Task item ->
Line count for "footstool": give how many lines in the data below contain it, with no other words.

Data records:
---

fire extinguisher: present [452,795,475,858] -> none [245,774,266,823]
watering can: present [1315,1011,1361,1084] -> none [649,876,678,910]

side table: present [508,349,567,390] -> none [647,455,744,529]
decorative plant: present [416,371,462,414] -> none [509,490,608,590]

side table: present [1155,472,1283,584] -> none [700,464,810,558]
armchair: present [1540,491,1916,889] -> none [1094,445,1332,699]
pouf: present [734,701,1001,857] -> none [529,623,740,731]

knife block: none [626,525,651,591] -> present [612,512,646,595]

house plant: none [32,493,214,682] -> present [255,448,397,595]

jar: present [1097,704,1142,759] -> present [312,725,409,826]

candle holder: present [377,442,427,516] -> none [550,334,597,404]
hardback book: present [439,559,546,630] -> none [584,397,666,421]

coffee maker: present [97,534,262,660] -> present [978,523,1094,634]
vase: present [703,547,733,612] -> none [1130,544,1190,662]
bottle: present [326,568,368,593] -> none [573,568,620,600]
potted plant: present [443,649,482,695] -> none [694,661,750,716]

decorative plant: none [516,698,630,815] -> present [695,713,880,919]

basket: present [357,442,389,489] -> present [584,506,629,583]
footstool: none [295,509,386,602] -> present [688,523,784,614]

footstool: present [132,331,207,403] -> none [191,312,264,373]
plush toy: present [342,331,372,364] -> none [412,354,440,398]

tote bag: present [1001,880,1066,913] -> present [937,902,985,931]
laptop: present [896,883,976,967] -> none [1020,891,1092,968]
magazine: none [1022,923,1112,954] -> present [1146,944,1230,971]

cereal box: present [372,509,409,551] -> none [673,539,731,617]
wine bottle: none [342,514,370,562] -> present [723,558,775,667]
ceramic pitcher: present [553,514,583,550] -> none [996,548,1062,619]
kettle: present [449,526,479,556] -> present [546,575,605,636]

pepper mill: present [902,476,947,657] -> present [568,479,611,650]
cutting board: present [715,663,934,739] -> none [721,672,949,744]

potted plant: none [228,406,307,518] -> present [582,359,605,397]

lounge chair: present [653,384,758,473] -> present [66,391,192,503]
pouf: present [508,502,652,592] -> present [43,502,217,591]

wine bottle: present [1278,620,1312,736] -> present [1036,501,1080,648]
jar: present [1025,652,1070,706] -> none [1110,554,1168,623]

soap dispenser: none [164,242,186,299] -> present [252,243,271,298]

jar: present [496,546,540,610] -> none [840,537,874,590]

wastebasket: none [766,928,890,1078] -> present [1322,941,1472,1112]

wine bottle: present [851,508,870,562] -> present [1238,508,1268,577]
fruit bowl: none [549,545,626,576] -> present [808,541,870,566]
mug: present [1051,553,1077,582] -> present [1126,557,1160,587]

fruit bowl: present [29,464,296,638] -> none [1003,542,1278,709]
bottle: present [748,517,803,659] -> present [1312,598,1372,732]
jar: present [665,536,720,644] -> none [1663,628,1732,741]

---

Final answer ->
2